Given passage -
▬▬▬▬▬▬▬▬▬▬
Unexpected pitfalls lurk everywhere - a minefield of "gotchas."
Not that every organization can't benefit from external oversight to prevent "blinders-on"
engineering and management teams from straying too far off the defined (though not
yet beaten) path, but having the notoriously pompous and buffoonish
bureaucrats of Congress admonish largely creative, brilliant minds of NASA staff
(and their subcontractor teams) regarding landing an automated craft on the moon
for the first time ever is infuriating - then and now. "Creativity cannot be scheduled," as the saying goes. Can you tell
I mostly despise politicians and bureaucrats? My
idiom-
and vernacular-filled rant has hereby concluded.
Surveyor Program Under Attack
First engineering test model is undergoing pre-shipment tests
at the Hughes plant. It will carry a 20-pound payload consisting of one tv camera.
Later craft will carry scientific experiments.
Probing the News - Space Electronics
'One of the least orderly and most poorly executed of NASA projects,' is how
a congressional subcommittee describes the program to soft-land a series of 17 tv-
and instrument-equipped spacecraft on the moon.
By John F. Mason Senior Associate Editor and William B. Wallace Los Angeles News
Bureau
A congressional subcommittee has accused NASA's Surveyor program, a 17-mission
moon study, of mis-management, delays, high costs, and of using equipment that might
cause a spacecraft to crash.
▬▬▬▬▬▬▬▬▬▬
[Instrument reading items]

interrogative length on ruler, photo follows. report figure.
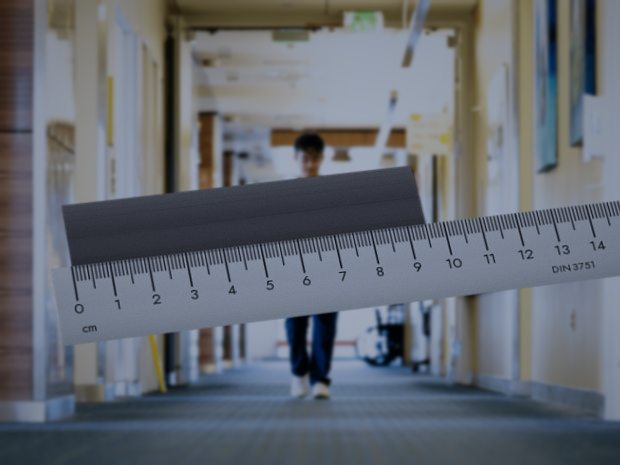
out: 9.5 cm
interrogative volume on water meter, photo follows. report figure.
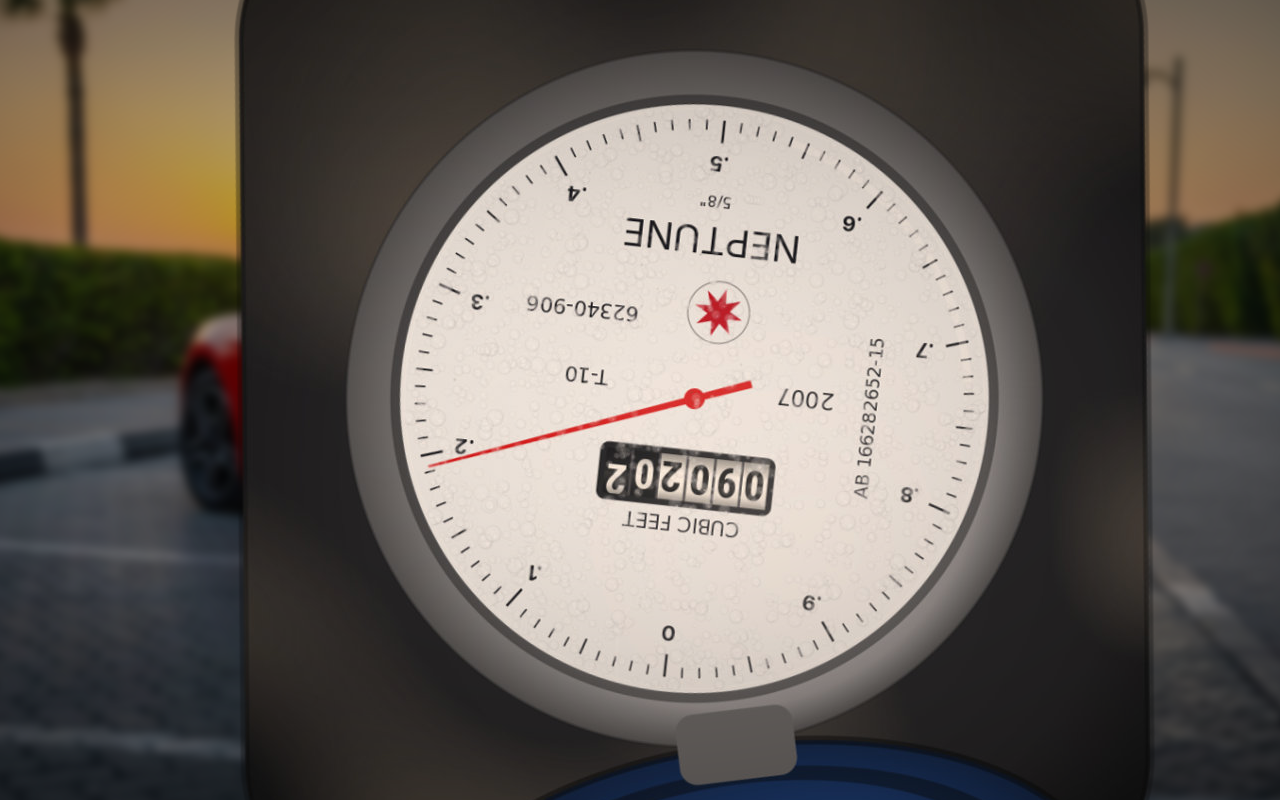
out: 90202.19 ft³
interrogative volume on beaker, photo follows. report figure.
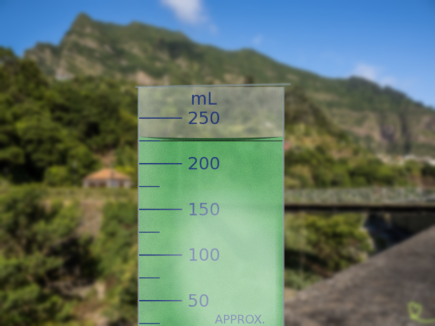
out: 225 mL
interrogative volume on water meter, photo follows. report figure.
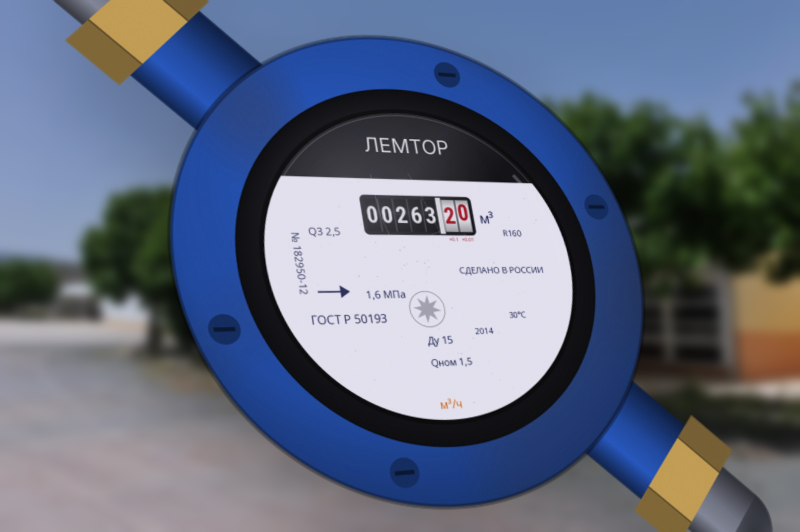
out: 263.20 m³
▬▬▬▬▬▬▬▬▬▬
Exercise objective - Rewrite the stretch of the Surveyor passage above from "Unexpected pitfalls lurk" through "one tv camera.", putting "officials" wherever "bureaucrats" appears.

Output -
Unexpected pitfalls lurk everywhere - a minefield of "gotchas."
Not that every organization can't benefit from external oversight to prevent "blinders-on"
engineering and management teams from straying too far off the defined (though not
yet beaten) path, but having the notoriously pompous and buffoonish
officials of Congress admonish largely creative, brilliant minds of NASA staff
(and their subcontractor teams) regarding landing an automated craft on the moon
for the first time ever is infuriating - then and now. "Creativity cannot be scheduled," as the saying goes. Can you tell
I mostly despise politicians and officials? My
idiom-
and vernacular-filled rant has hereby concluded.
Surveyor Program Under Attack
First engineering test model is undergoing pre-shipment tests
at the Hughes plant. It will carry a 20-pound payload consisting of one tv camera.